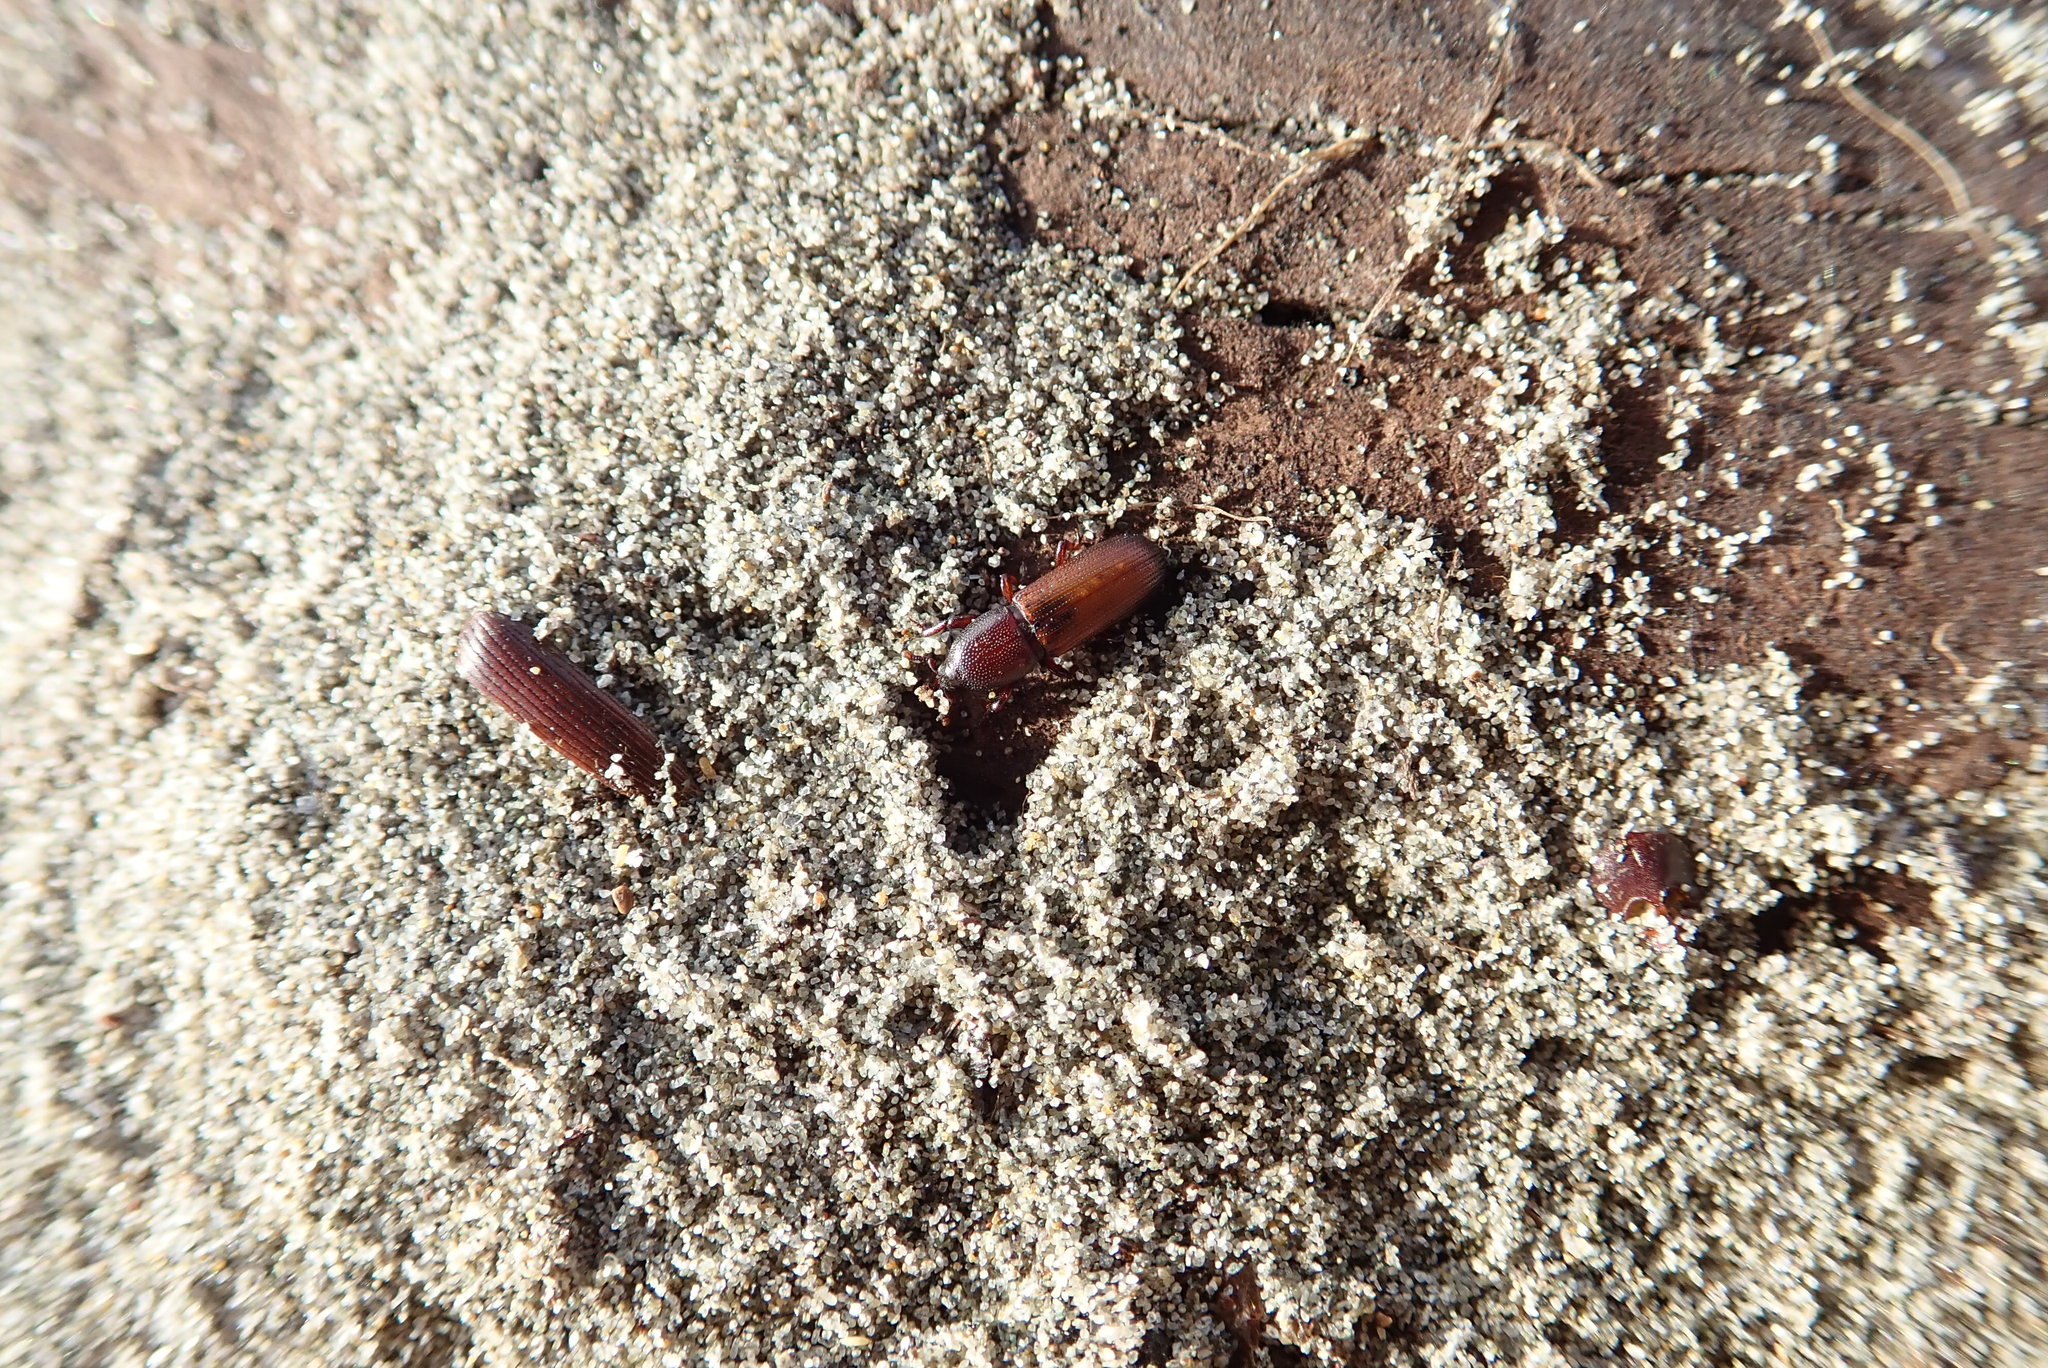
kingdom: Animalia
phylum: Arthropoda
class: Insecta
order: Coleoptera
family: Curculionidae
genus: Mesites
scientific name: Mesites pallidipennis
========
_WORK TO COMPLETE_. Lay out every line of the material above as a numbered list, skipping any blank lines and leaving out the pictures.

_RESULT OF THE EXERCISE_.
1. kingdom: Animalia
2. phylum: Arthropoda
3. class: Insecta
4. order: Coleoptera
5. family: Curculionidae
6. genus: Mesites
7. scientific name: Mesites pallidipennis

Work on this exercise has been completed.